That means you are expecting that all internal APIs involved in unlocking stay fully backward compatible over multiple stable GNOME versions (because your expectation is not about GNOME x -> GNOME x+1, but about Debian x -> Debian x+1). Sorry, but we do not support mixing different versions of core components, lest mixing binaries from different versions of the same component. If you really want to support that in Debian, it's up to you to make it work - at least "make sure components from Debian X keep working with components from Debian X+1" is less complex than "make sure components from GNOME X keep working with components from any previous GNOME versions".

Or tell users to use loginctl to unlock their session if they insist on updating from a live session despite warnings against it ...
Comment 15 Josh Triplett 2016-04-04 19:44:25 UTC
> That means you are expecting that all internal APIs involved in unlocking stay fully backward compatible over multiple stable GNOME versions

Or that gnome-shell, specifically, know how to make a few calls to a range of older versions, or know how to unlock the screen without making those calls.  Or that some emergency fallback exists that can run a PAM transaction and then spawn loginctl.  Or, failing all of that, that gnome-shell could catch exceptions during screen unlock and display something meaningful to the user that tells them they need to log in at the console and run some command to unlock the screen.

------------------------

▶ Your task
Transcribe everything in the GNOME screen-unlocking discussion from "Or that gnome-shell, specifically, know" down to "unlock the screen.", word for word.

[Bounding boxes and keypoints]
------------------------

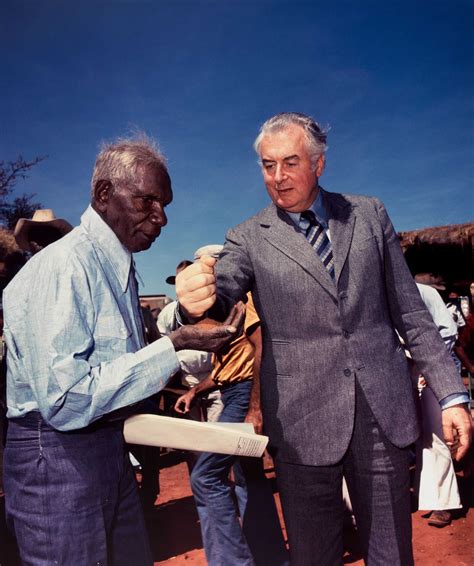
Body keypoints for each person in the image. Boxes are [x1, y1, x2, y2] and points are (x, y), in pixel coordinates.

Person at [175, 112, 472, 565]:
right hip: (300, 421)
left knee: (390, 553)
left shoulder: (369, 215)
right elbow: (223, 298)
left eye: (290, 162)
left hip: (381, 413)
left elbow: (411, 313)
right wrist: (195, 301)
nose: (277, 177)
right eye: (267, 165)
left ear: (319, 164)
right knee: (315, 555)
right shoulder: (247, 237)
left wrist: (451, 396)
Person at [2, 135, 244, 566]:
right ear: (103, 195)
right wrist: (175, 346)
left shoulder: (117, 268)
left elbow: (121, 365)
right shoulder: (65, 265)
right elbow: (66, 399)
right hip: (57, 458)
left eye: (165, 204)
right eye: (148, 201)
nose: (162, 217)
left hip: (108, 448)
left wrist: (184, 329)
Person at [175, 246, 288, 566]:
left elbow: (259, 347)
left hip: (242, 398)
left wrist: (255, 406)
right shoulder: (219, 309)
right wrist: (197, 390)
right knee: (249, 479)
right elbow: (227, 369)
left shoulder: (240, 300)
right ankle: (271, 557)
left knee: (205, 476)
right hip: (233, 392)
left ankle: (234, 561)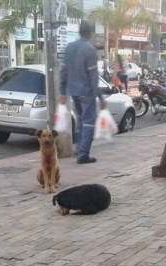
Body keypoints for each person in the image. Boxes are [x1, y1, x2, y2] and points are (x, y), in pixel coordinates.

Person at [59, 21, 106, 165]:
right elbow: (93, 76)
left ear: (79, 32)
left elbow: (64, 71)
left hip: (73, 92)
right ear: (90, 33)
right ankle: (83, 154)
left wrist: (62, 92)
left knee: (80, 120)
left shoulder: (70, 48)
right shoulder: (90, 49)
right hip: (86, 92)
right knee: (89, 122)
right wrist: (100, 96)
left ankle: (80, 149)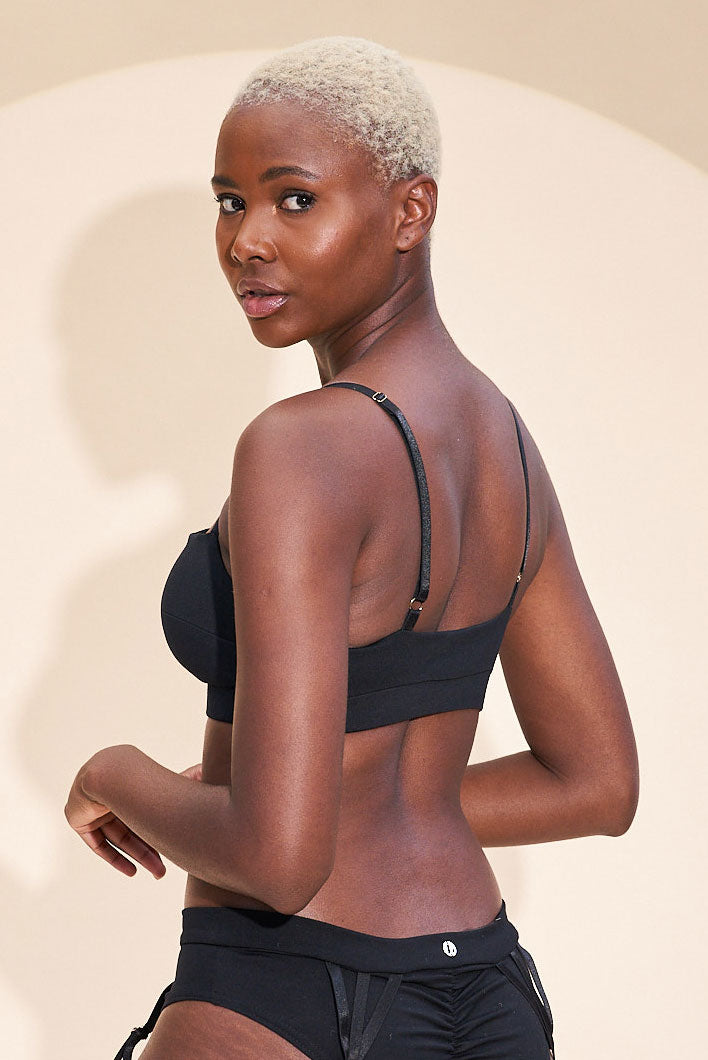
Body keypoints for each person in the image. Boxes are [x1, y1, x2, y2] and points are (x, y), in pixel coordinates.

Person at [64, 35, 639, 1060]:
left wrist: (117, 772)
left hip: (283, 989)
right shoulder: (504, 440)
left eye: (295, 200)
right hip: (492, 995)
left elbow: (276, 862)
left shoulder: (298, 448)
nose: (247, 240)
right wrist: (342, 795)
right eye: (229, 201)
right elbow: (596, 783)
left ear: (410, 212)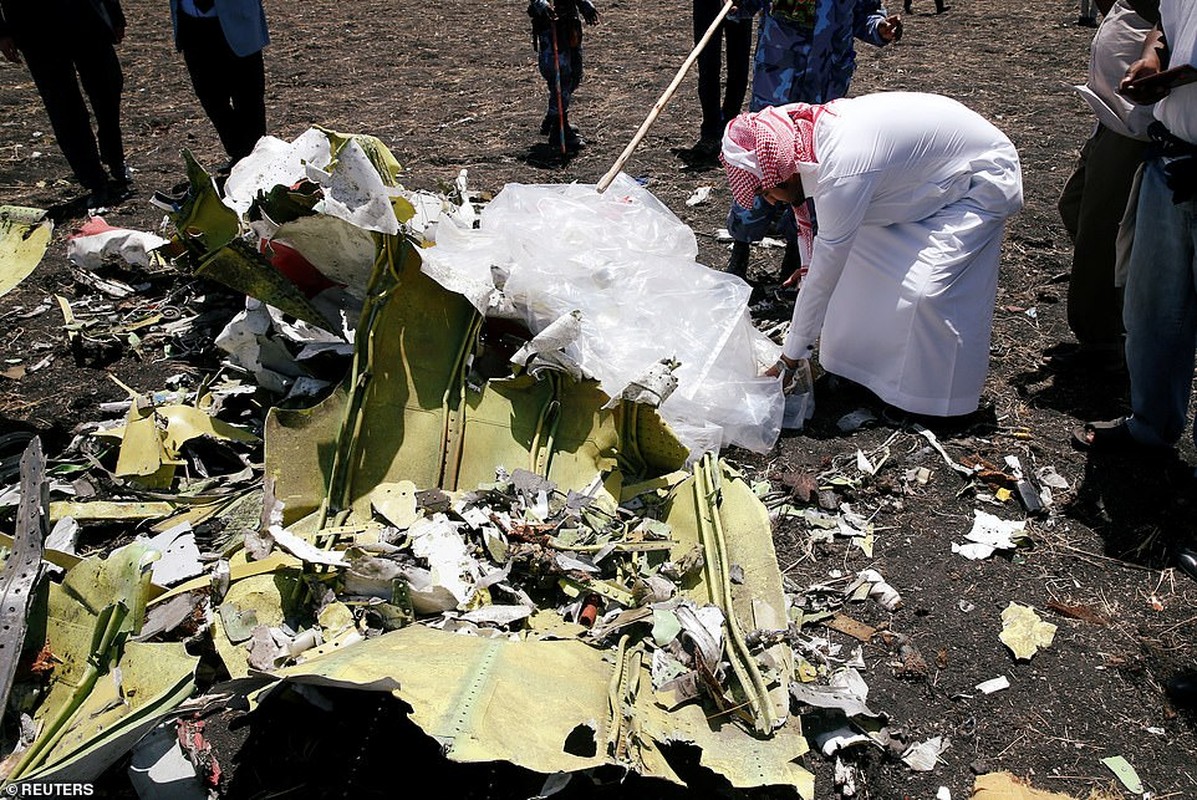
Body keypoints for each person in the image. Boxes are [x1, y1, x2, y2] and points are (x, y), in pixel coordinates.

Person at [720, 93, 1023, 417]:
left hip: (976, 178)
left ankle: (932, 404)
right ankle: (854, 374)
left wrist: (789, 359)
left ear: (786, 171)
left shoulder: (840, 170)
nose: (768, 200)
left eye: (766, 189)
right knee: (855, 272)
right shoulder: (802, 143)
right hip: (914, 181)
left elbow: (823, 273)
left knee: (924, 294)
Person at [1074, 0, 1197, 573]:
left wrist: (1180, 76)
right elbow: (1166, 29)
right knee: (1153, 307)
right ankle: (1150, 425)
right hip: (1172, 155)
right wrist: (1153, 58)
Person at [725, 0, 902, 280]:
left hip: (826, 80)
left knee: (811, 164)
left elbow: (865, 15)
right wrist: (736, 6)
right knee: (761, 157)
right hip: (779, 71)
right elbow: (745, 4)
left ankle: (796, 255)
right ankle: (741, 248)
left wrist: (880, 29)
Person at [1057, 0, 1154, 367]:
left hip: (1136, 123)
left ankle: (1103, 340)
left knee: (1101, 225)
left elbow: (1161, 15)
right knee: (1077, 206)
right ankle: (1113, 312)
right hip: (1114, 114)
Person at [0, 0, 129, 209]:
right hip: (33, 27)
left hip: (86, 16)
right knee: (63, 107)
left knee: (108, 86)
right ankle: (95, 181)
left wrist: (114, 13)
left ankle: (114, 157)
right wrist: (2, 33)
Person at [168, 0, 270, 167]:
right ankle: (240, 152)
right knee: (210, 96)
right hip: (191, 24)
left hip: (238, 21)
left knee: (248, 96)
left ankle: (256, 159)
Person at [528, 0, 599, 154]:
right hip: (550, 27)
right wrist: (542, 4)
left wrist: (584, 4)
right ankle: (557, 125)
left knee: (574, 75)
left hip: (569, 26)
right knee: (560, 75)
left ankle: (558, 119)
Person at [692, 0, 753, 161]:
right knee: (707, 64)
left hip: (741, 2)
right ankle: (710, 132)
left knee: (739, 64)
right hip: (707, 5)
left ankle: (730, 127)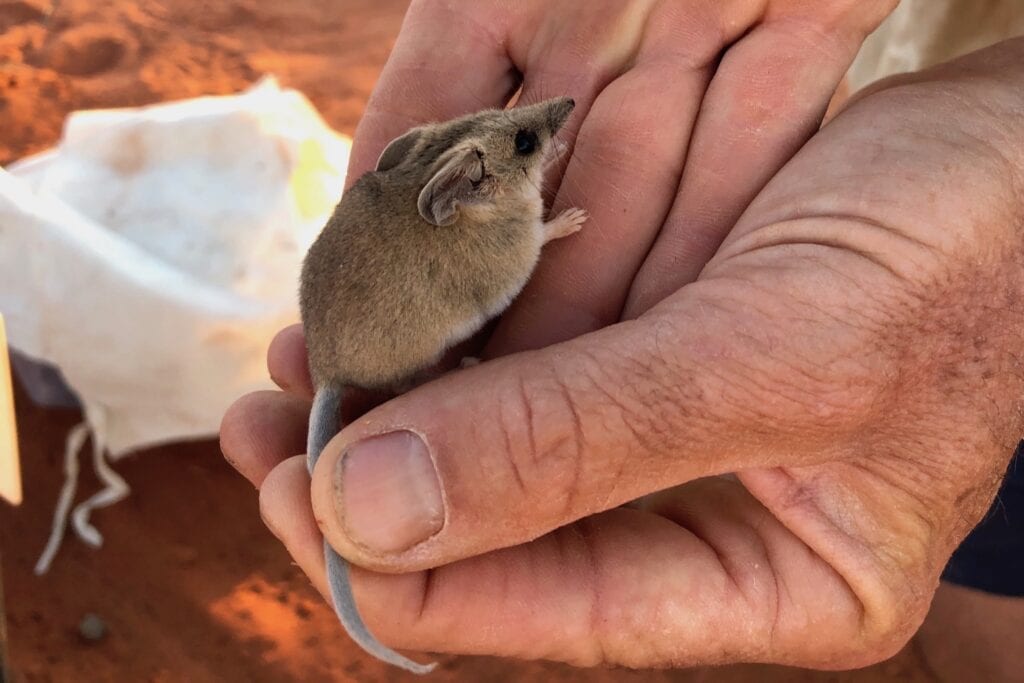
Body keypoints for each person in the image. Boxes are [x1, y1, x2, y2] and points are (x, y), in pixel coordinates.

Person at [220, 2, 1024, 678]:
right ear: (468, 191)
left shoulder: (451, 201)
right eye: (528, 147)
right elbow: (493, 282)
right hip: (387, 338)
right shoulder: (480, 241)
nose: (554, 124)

------------------------

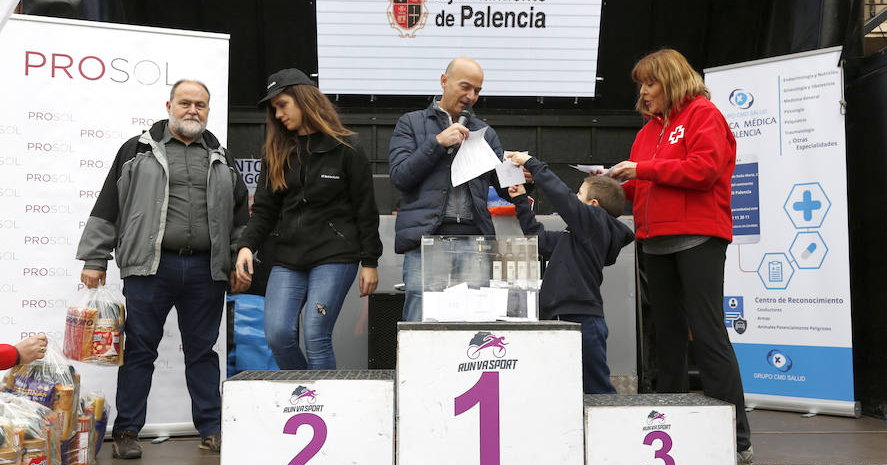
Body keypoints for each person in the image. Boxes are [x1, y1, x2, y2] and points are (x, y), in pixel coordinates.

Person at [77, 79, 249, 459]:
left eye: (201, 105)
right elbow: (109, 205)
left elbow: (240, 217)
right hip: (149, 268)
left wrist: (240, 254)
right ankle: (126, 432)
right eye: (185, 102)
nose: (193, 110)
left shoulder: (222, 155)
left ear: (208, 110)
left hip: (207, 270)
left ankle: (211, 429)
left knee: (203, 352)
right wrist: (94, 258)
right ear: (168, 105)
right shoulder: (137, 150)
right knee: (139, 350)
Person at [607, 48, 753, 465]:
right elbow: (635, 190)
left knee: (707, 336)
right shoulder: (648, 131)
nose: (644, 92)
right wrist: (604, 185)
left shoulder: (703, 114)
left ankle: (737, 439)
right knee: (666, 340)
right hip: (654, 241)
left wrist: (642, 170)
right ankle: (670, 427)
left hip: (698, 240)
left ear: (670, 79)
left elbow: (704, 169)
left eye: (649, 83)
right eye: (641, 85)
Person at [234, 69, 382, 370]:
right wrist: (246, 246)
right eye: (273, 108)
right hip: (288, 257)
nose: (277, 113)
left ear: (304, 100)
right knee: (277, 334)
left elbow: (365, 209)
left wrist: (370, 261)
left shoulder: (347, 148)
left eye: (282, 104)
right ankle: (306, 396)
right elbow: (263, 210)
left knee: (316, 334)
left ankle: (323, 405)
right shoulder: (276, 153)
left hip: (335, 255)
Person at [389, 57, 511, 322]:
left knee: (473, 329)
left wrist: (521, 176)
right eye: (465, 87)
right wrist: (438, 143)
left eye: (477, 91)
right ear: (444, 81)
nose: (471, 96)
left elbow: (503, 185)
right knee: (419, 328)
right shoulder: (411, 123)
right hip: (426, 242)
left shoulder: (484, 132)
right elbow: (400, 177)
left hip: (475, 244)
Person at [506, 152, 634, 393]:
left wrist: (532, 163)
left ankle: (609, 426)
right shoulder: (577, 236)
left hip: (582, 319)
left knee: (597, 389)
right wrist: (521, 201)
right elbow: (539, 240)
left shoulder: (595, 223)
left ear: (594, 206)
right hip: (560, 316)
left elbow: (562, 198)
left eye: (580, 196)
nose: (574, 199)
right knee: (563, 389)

------------------------

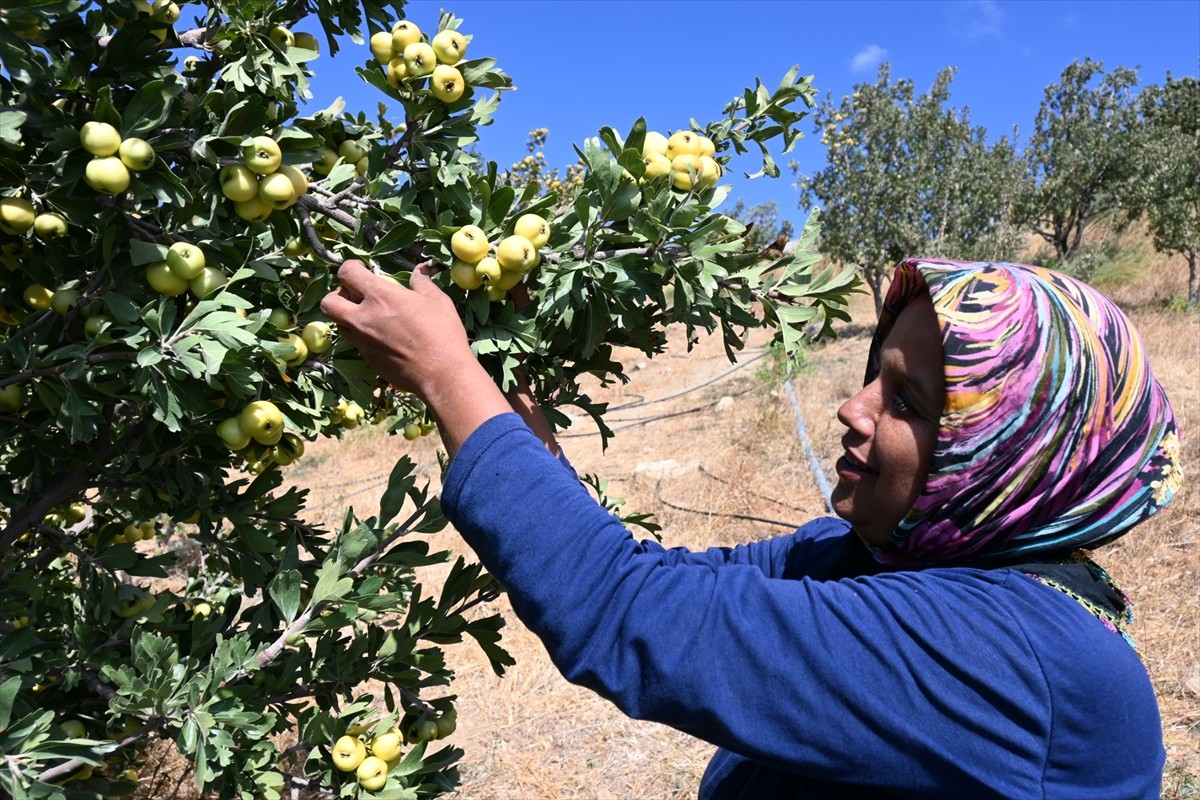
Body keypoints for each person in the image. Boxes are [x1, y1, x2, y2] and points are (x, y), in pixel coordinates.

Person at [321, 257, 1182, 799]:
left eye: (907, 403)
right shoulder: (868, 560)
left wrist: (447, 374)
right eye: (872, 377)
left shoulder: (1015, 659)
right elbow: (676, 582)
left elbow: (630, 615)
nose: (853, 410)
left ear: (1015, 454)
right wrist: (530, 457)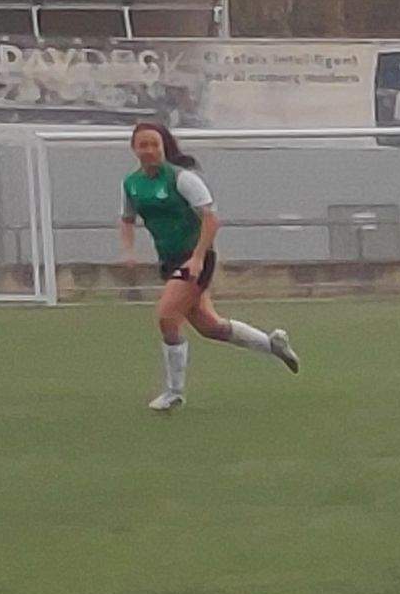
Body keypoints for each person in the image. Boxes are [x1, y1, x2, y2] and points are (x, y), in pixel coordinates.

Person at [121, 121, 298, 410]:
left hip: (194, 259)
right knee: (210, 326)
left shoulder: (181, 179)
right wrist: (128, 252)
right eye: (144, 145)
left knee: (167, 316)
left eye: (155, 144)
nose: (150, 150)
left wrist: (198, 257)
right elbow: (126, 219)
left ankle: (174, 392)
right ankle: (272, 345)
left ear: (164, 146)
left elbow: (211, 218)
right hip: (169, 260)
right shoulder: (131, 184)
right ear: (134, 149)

------------------------

▶ Task output
Or that gnome-shell, specifically, know how to make a few calls to a range of older versions, or know how to unlock the screen without making those calls.  Or that some emergency fallback exists that can run a PAM transaction and then spawn loginctl.  Or, failing all of that, that gnome-shell could catch exceptions during screen unlock and display something meaningful to the user that tells them they need to log in at the console and run some command to unlock the screen.